Non. Un enseignement universitaire nécessite une interaction avec des êtres humains. Le savoir doit être contextualisé et continuellement différencié si nous voulons atteindre les standards qui font la réputation de l'ETH Zurich. Cependant, Torbjørn Netland ne veut pas remplacer les professeures et professeurs par des avatars, surtout pas dans un amphithéâtre. Il a cherché à savoir si les vidéos générées à l'aide de l'IA générative présentaient des avantages ou des inconvénients par rapport à d'autres vidéos (voir encadré). Il est clair que le simple transfert de connaissances peut être restructuré à l'aide de l'IA générative. Mais je suis convaincu que les modèles linguistiques ne seront jamais qu'une aide à l'enseignement et qu'ils ne remplaceront pas l'interaction humaine. Après tout, notre objectif est d'inciter les étudiants et étudiantes à prendre de l'avance et à approfondir leurs connaissances. C'est une tâche difficile pour un modèle linguistique.

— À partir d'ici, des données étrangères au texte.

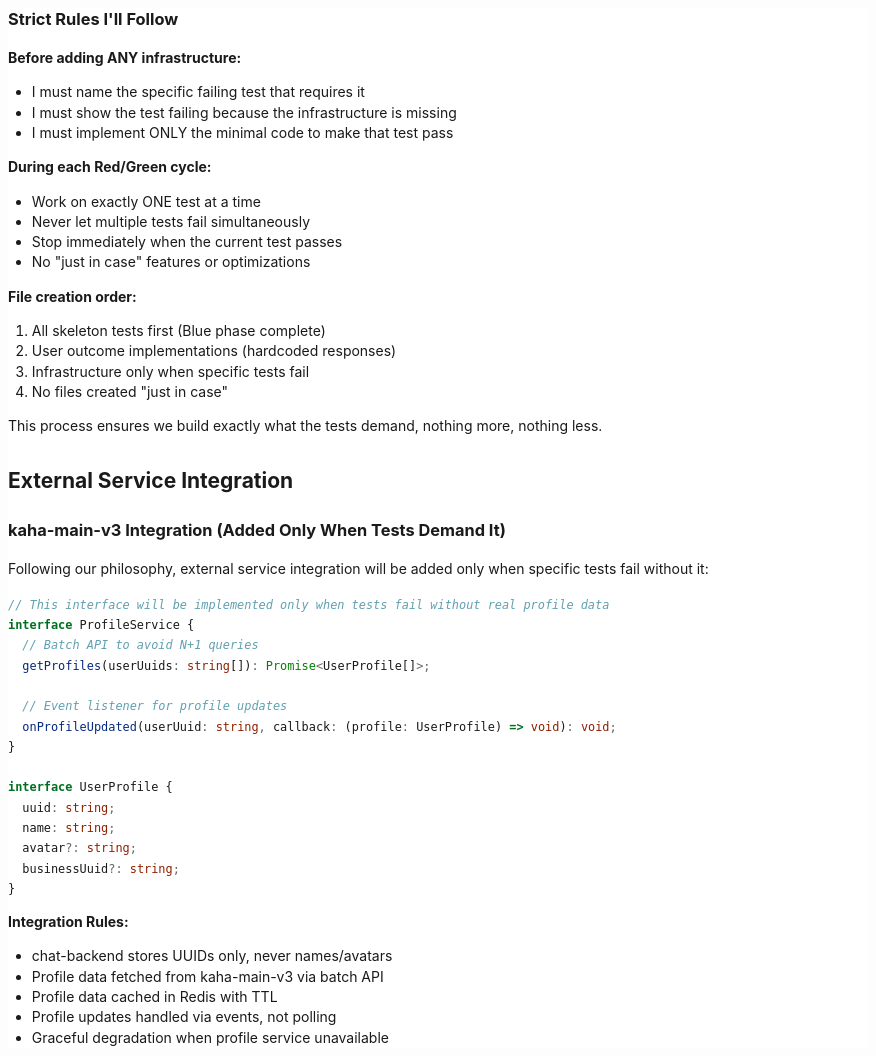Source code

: ### Strict Rules I'll Follow

**Before adding ANY infrastructure:**
- I must name the specific failing test that requires it
- I must show the test failing because the infrastructure is missing
- I must implement ONLY the minimal code to make that test pass

**During each Red/Green cycle:**
- Work on exactly ONE test at a time
- Never let multiple tests fail simultaneously  
- Stop immediately when the current test passes
- No "just in case" features or optimizations

**File creation order:**
1. All skeleton tests first (Blue phase complete)
2. User outcome implementations (hardcoded responses)
3. Infrastructure only when specific tests fail
4. No files created "just in case"

This process ensures we build exactly what the tests demand, nothing more, nothing less.

## External Service Integration

### kaha-main-v3 Integration (Added Only When Tests Demand It)

Following our philosophy, external service integration will be added only when specific tests fail without it:

```typescript
// This interface will be implemented only when tests fail without real profile data
interface ProfileService {
  // Batch API to avoid N+1 queries
  getProfiles(userUuids: string[]): Promise<UserProfile[]>;
  
  // Event listener for profile updates
  onProfileUpdated(userUuid: string, callback: (profile: UserProfile) => void): void;
}

interface UserProfile {
  uuid: string;
  name: string;
  avatar?: string;
  businessUuid?: string;
}
```

**Integration Rules:**
- chat-backend stores UUIDs only, never names/avatars
- Profile data fetched from kaha-main-v3 via batch API
- Profile data cached in Redis with TTL
- Profile updates handled via events, not polling
- Graceful degradation when profile service unavailable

Comment l'IA générative modifie-t-elle les programmes d'études ?
Bien sûr, il faut prévoir un espace pour les méthodes et les connaissances de base : Comment rédiger des prompts dans le milieu académique? Quels types d'erreurs les modèles commettent-ils ? Dans quels domaines donnent-ils une image déformée ? En principe, je pense que les enseignantes et enseignants devront probablement consacrer plus de temps à la pratique et à l'encouragement de la pensée critique avec les étudiants à l'avenir. C'est un temps que les enseignants et enseignantes pourraient gagner en utilisant l'IA dans le cadre d'un transfert direct de connaissances.
Quelles sont, selon vous, les limites des modèles linguistiques dans l'enseignement ?
Dans mon domaine, j'ai constaté que la majorité ne fait pas nécessairement la même chose que les meilleurs et meilleures. Cependant, les modèles linguistiques ne reflètent souvent pas cette connaissance pionnière et offrent plutôt une réponse «moyenne», pour ainsi dire. J'ai interrogé des modèles de langage sur mon domaine et, jusqu'à présent, les réponses n'ont pas été très intelligentes.
Quels sont les plus grands défis pour l'avenir ?
À l'heure actuelle, nous dépendons des grands acteurs, même si nous possédons des compétences qu'ils n'ont pas. Je me demande comment nous pouvons tirer parti de nos propres atouts pour créer nos propres possibilités d'enseignement.